A state judge in New York City, in the first lower-court reaction to the Supreme Court’s new ruling on presidential legal immunity, decided on Tuesday to delay imposing a sentence on ex-President Donald Trump for his conviction in May on 34 state charges.,
In a two-page order, Judge Juan M. Merchan also agreed to rule, by September 6, on a new plea by Trump’s legal team to overturn the guilty verdicts, based on their claim that evidence used at the trial violated the Supreme Court’s Monday ruling. Trump’s lawyers made that request within hours after the Justices had released their ruling strongly favoring Trump’s defense to charges growing out of the violent attack on the U.S. Capitol on January 6, 2021.
The New York jury verdicts against Trump are unrelated to the federal charges in the January 6 case that were at issue in the Supreme Court case, but the Justices’ decision was a sweeping declaration of constitutional immunity for any President or ex-President accused of crime, in federal or state courts.
The New York case grew out of events late in the presidential election campaign of 2016; Trump was elected in November of that year. He was accused of violating New York state business records laws by a scheme to pay off an adult-film star to keep his prior sexual relationship with her undisclosed during that campaign. The jury found him guilty on all counts, meaning that he faced a potential jail sentence of up to four years.

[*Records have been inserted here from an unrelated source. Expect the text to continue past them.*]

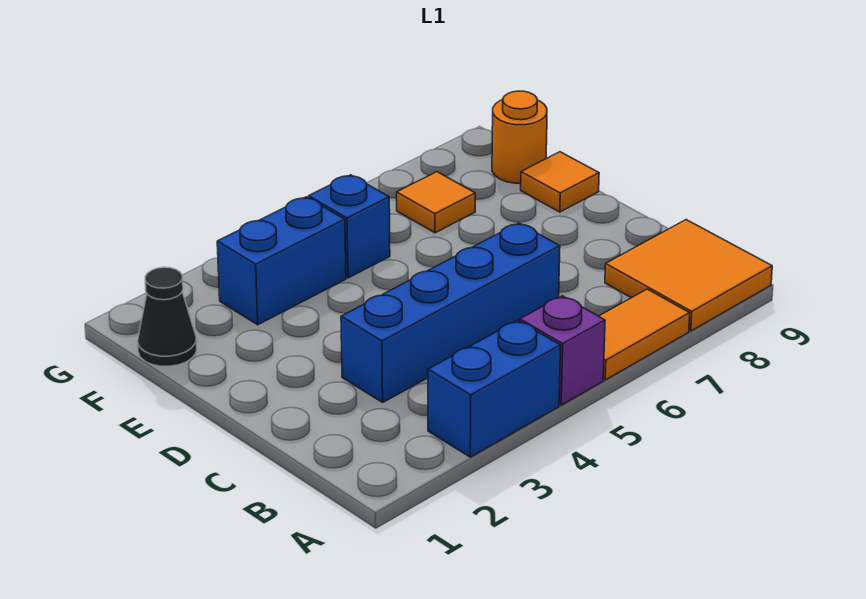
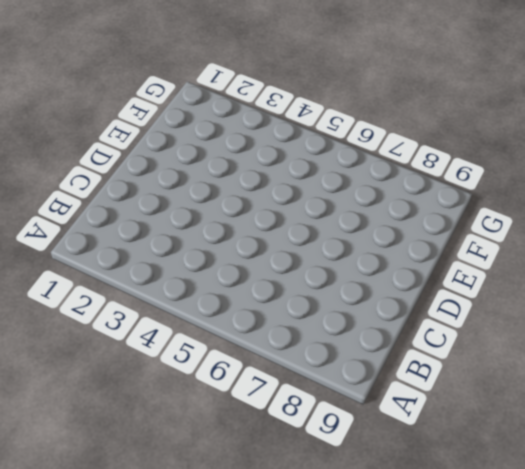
none -> blue brick A3:A4 level 1
none -> purple brick A5 level 1

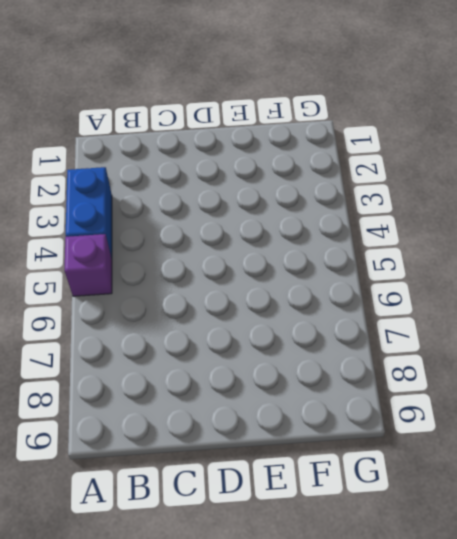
none -> orange tile A6:A7 level 1
none -> orange tile A8:B9 level 1

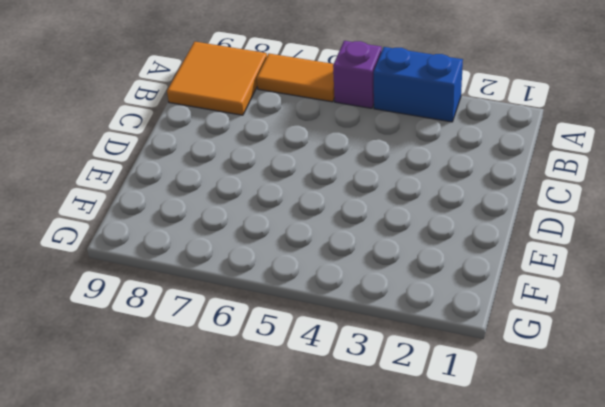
none -> blue brick C3:C6 level 1
none -> orange tile E9 level 1

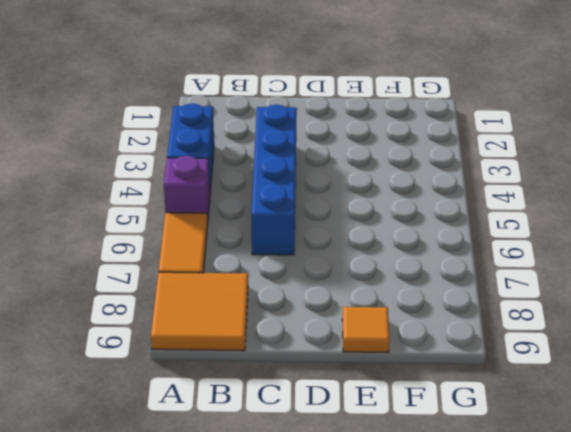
none -> black cone F1 level 1
none -> blue brick F3:F4 level 1

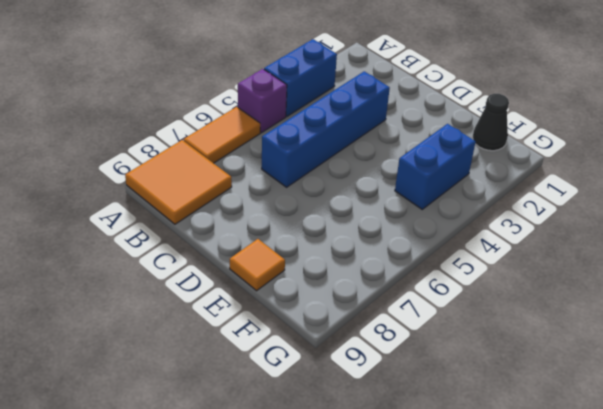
none -> blue brick F5 level 1
none -> orange tile F7 level 1

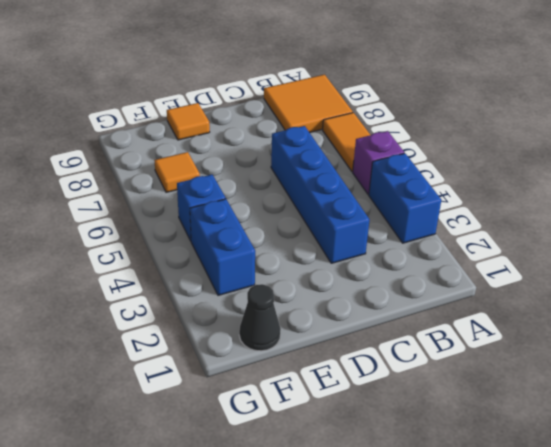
none -> orange round brick F9 level 1

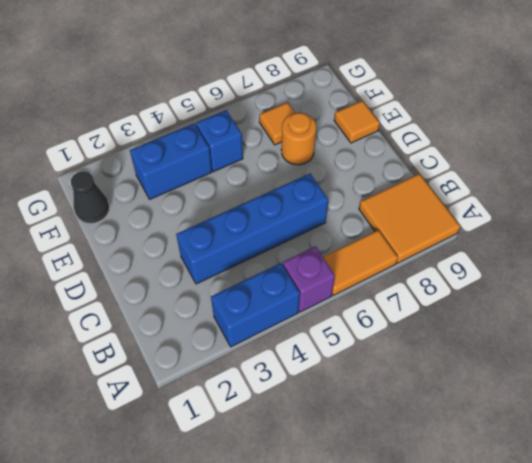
orange round brick E7 level 1 -> orange round brick F9 level 1

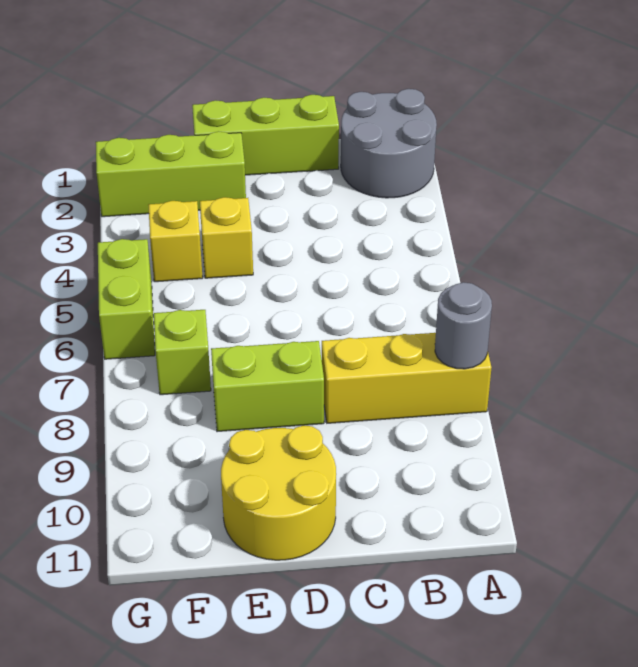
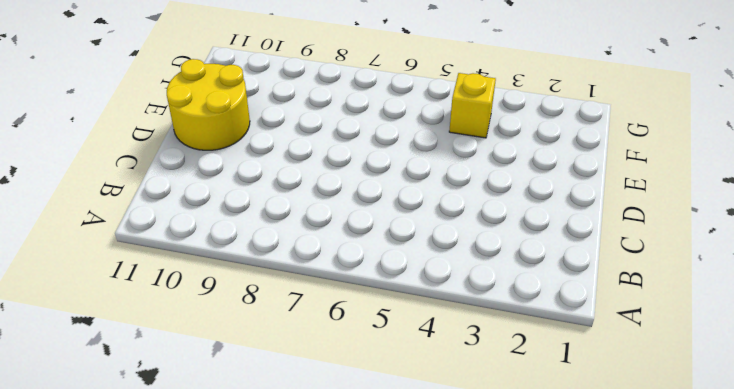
none -> grey round brick A1:B2 level 1
none -> yellow brick A8:C8 level 1

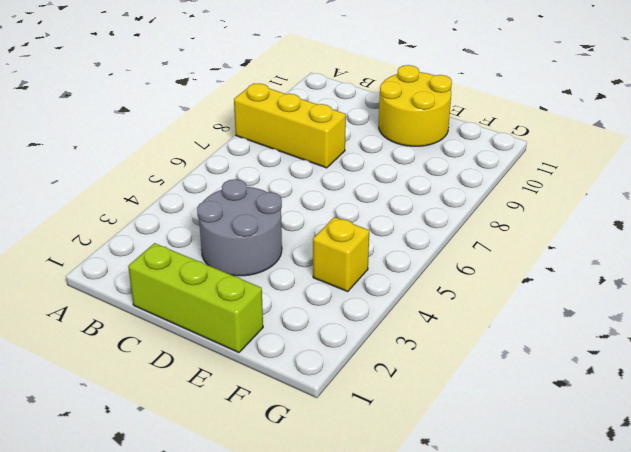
grey round brick C3:D4 level 1 -> grey round brick A1:B2 level 1
none -> lime brick D8:E8 level 1
none -> lime brick E2:G2 level 1

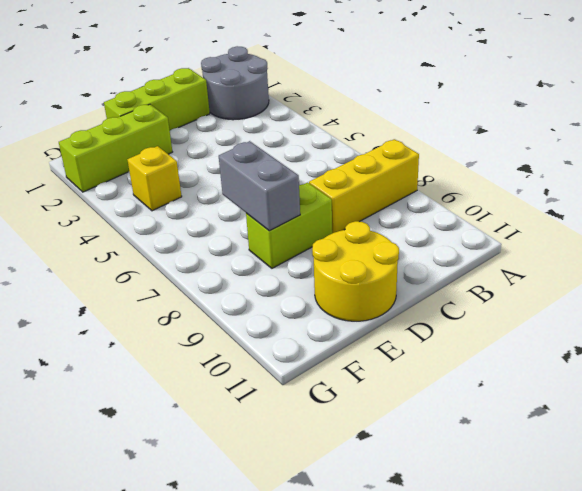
grey brick E7:E8 level 2 -> none
none -> yellow brick E4 level 1
none -> lime brick F7 level 1

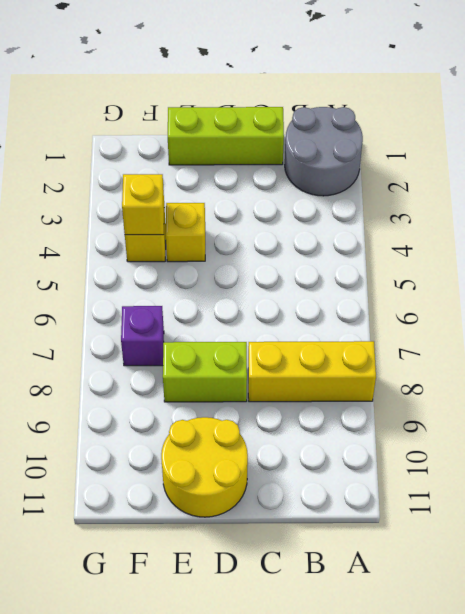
yellow brick F4 level 2 -> none
purple brick F7 level 1 -> lime brick F7 level 1
none -> lime brick E2:G2 level 1
none -> lime brick G5:G6 level 1

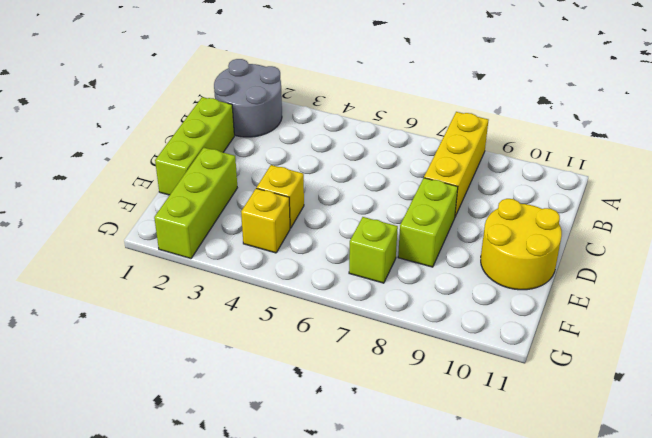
none -> lime brick G5:G6 level 1
none -> grey round brick A8 level 2

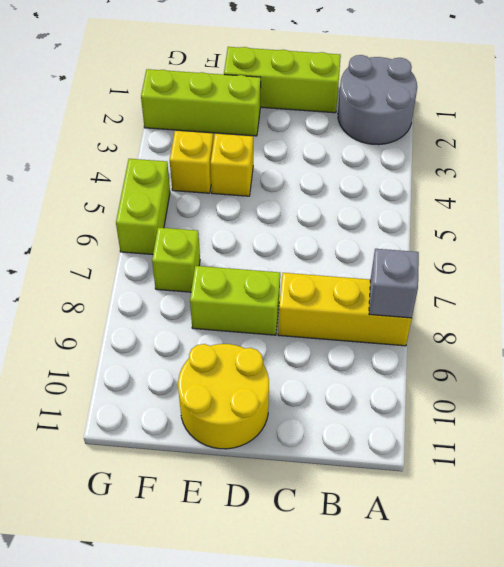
grey brick A8 level 2 -> grey round brick A8 level 2

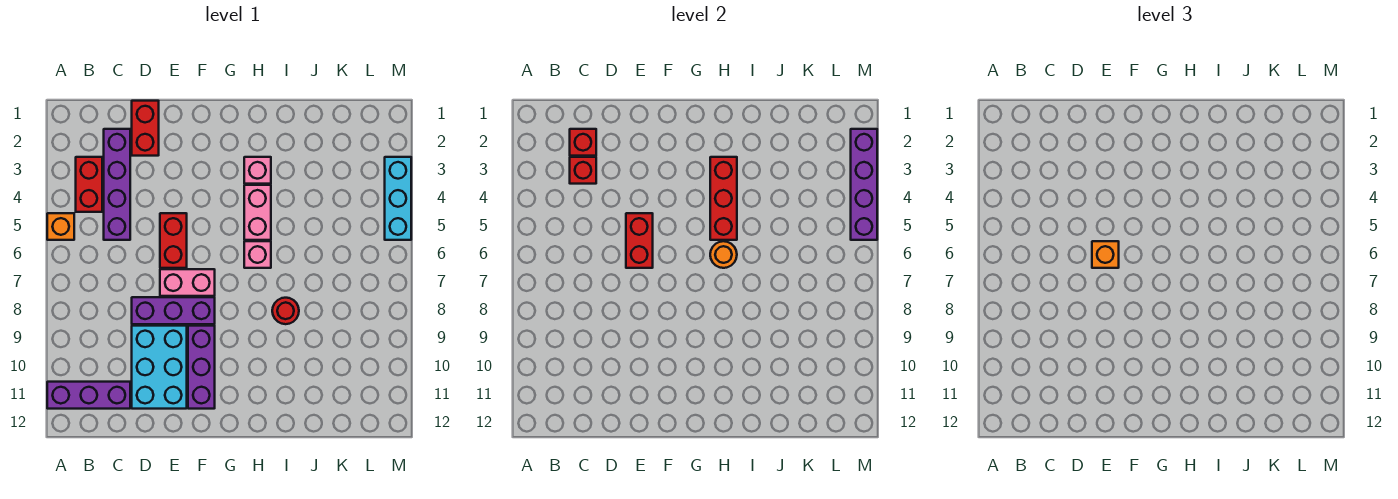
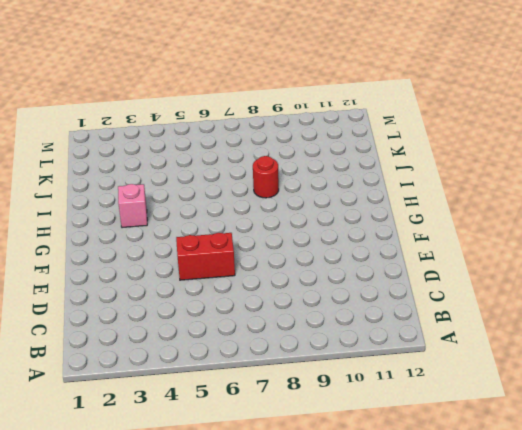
none -> orange brick A5 level 1
none -> purple brick A11:C11 level 1
none -> red brick B3:B4 level 1

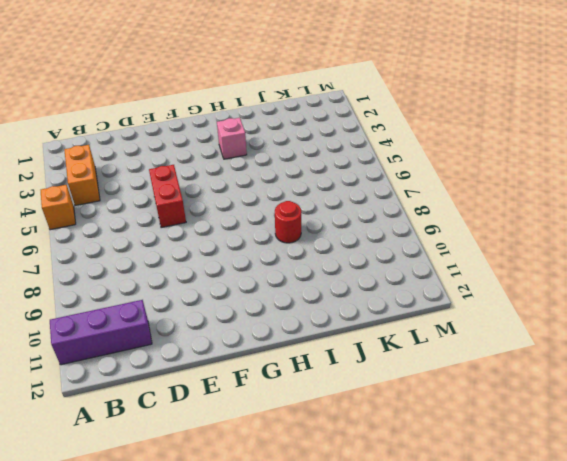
orange brick B3:B4 level 1 -> red brick B3:B4 level 1
none -> purple brick C2:C5 level 1
none -> red brick D1:D2 level 1
none -> purple brick D8:F8 level 1

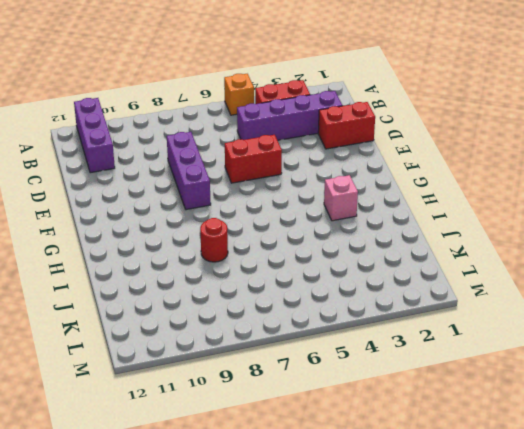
none -> cyan brick D9:E11 level 1
none -> pink brick E7:F7 level 1
none -> purple brick F9:F11 level 1

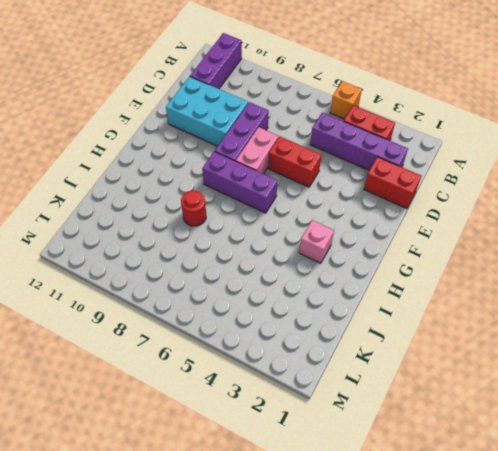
purple brick G6:G8 level 1 -> purple brick F9:F11 level 1
none -> pink brick H4:H5 level 1
none -> pink brick H6 level 1
none -> cyan brick M3:M5 level 1

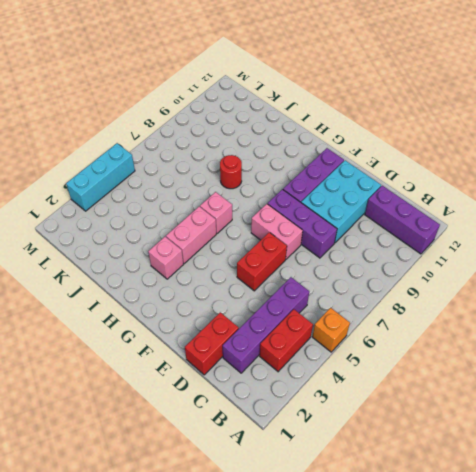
none -> red brick C2 level 2
none -> red brick C3 level 2
none -> red brick E5:E6 level 2

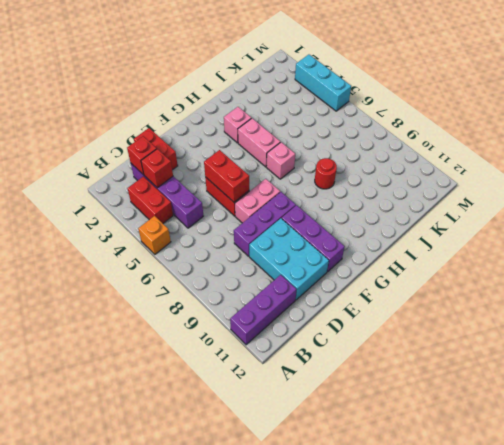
none -> red brick H3:H5 level 2
none -> orange round brick H6 level 2
none -> purple brick M2:M5 level 2

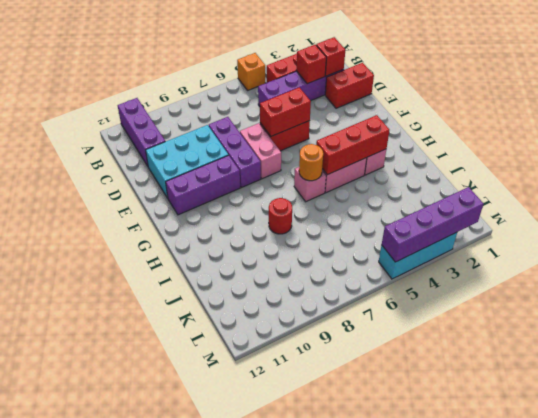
none -> orange brick E6 level 3

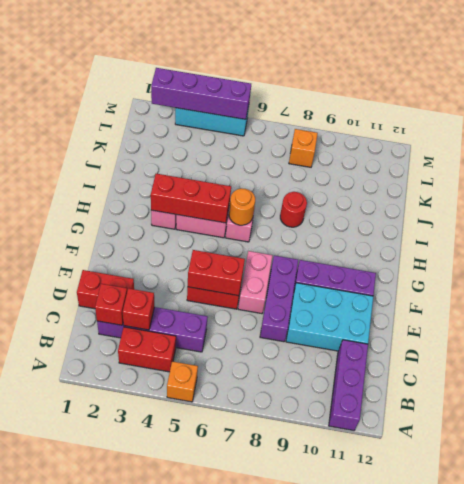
orange brick L8 level 1 -> orange brick E6 level 3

His sentencing by Judge Merchan had been scheduled for next week – on July 11. However, after the Supreme Court decision Monday, Trump’s lawyers asked the judge to delay that hearing and to conduct a formal review of their claim that the verdicts should now be overturned. Prosecutors said they did not oppose a delay of the sentencing, but argued that Trump’s new legal claim had no merit.
In his order Tuesday, outlined in a letter to both sides, the judge told the Trump lawyers to file a brief on their challenge to the verdicts by July 10 and told prosecutors to file a response by July 24. He withdrew a prior order to impose sentence on July 11. The judge said he would rule on Trump’s new challenge by September 6. If the verdicts are left standing, the judge said, a sentencing hearing would occur on September 18.
In terms of this year’s presidential campaign, these new developments in New York mean that delegates to the Republican presidential nominating convention in Milwaukee will meet later this month without knowing whether Trump’s only conviction so far will stand or, if so, what sentence he would receive.
The reactions to the Supreme Court ruling demonstrated, anew, that Trump and his lawyers have been remarkably successful in winning delays of all of the criminal cases against him. The January 6 federal case, at issue in the Justices’ Monday decision, will now be delayed for months, almost certainly not starting until after the November 5 election. Already, a federal case in Florida and a state case in Georgia have slowed down significantly, and neither is likely to go to trial before voters go to the polls.
Trump’s legal team very likely will try to end all of the cases against him by repeating the claims his attorneys made to Judge Merchan. That claim is based upon the Justices’ 6-to-3 ruling that a President or former President accused of crime has absolute immunity to any charges related to official presidential duties. Evidence based on official actions, the Court ruled in a 5-to-4 part of its ruling, cannot be used by prosecutors to help prove guilt based on a non-official action, which would not have immunity otherwise.
The Trump challenge is that New York state prosecutors won convictions of him by relying upon telephone calls, emails and speeches he made when he was serving as President, following the 2016 election, to carry out the so-called “hush money” scheme.
Given the new decision, the Trump lawyers told the judge, the verdicts against him “cannot stand.” Those verdicts, they added, “violate the presidential immunity doctrine.”